Genius Brands International in March 2015 placed the movie's rights with:
- TF1 for pan-European, French-speaking VOD, SVOD and EST rights,
- Teletoon for Canada broadcasting rights
- Sony's Pop Channel for UK broadcasting rights
- The Movie Partnership for market representation of all UK digital rights
- Telepictures Promoter for Middle East and North Africa Arabic-speaking countries broadcast TV rights.
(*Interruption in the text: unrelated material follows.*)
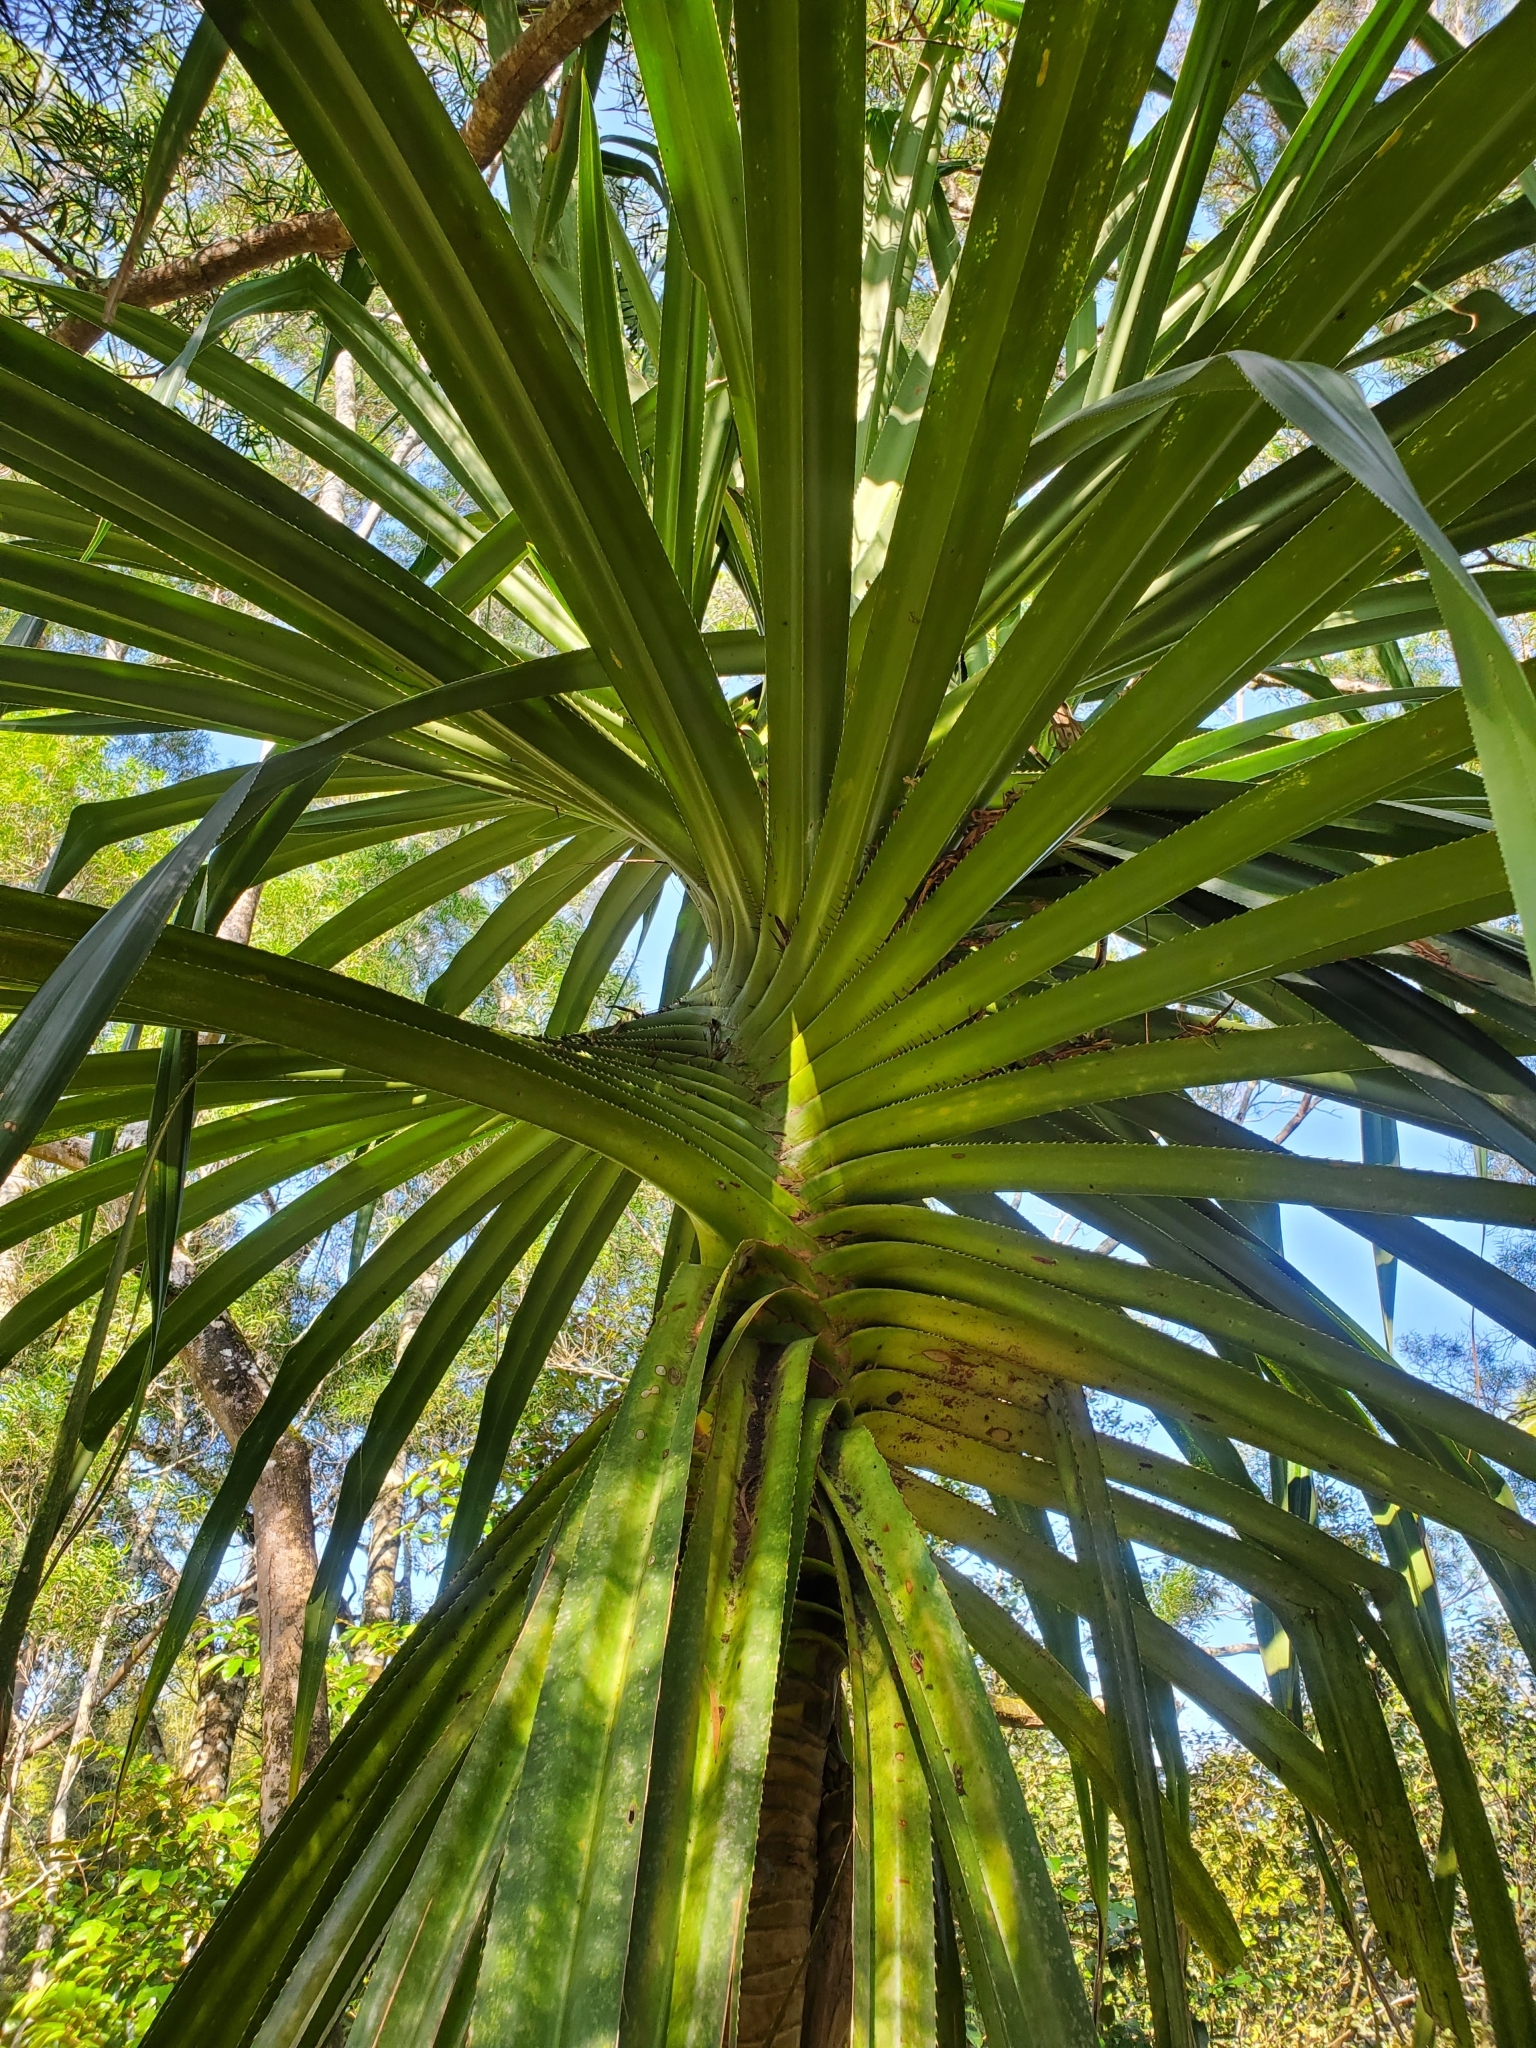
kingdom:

Beginnings premiered on February 1, 2014. On April 15, "Stan Lee's Mighty 7: Beginnings" was released on DVD and Blu-ray via Cinedigm at Walmart and Sam's Club for an initial exclusive window. The DVD had a number of Stan Lee featuring material.

===Cast and characters===
- Stan Lee as himself
- Armie Hammer as Strong Arm, who has super strength.
- Christian Slater as Lazer Lord, who hurls balls of laser energy.
- Mayim Bialik as Lady Lightning, who possesses super speed.
- Teri Hatcher as Silver Skylark, who flies.
- Flea as Roller Man, who rolls into a big ball and launches at high speed.
- Darren Criss as Micro, who shrinks in size.
- Sean Astin as Kid Kinergy, who possesses telekinesis.
- Jim Belushi as Mr. Cross, the leader of a covert operations military division assigned to investigate UFO sightings.
- Michael Ironside as Xanar, the leader of the warring aliens from the planet Taegon who enslave other planets and raid their natural resources."

==Stan Lee Comics==

Stan Lee Comics, LLC is a comic book and licensing joint venture of POW! Entertainment and Genius Brands.

In February 2010, POW! partnered with Andy Heyward's A Squared Entertainment (now a part of Genius Brands International) and Archie Comics to create the Stan Lee Comics joint venture.

The second title announced for the imprint was The Governator on March 30, 2011 with the comic book title coming out first in 2012 as part of larger set of releases. The title was soon place on hold with the rest of the franchise in May 2011.